━━━━━ Records for this exercise
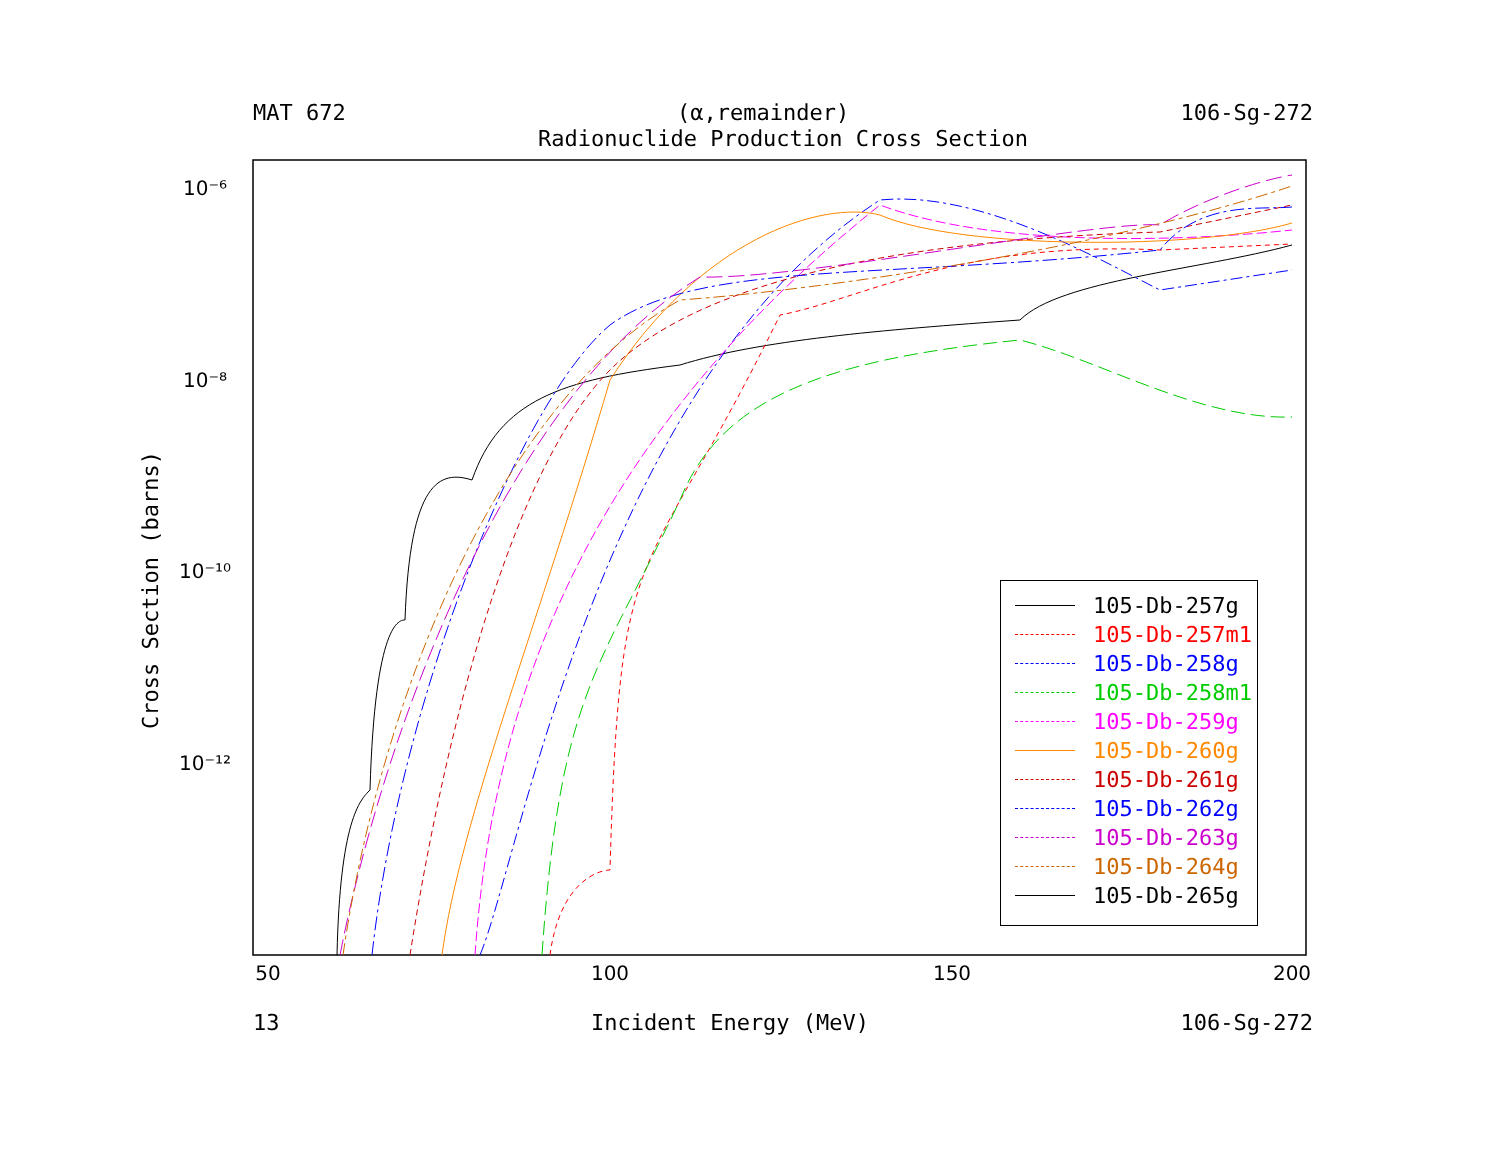MAT 672 (α,remainder) 106-Sg-272
Radionuclide Production Cross Section
50
100
150
200
10⁻⁶
10⁻⁸
10⁻¹⁰
10⁻¹²
Cross Section (barns)
105-Db-257g
105-Db-257m1
105-Db-258g
105-Db-258m1
105-Db-259g
105-Db-260g
105-Db-261g
105-Db-262g
105-Db-263g
105-Db-264g
105-Db-265g
13 Incident Energy (MeV) 106-Sg-272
━━━━━━━━━━
Task directions.
For the string "Section", return every line of the data where it appears.

Task answer.
Radionuclide Production Cross Section
Cross Section (barns)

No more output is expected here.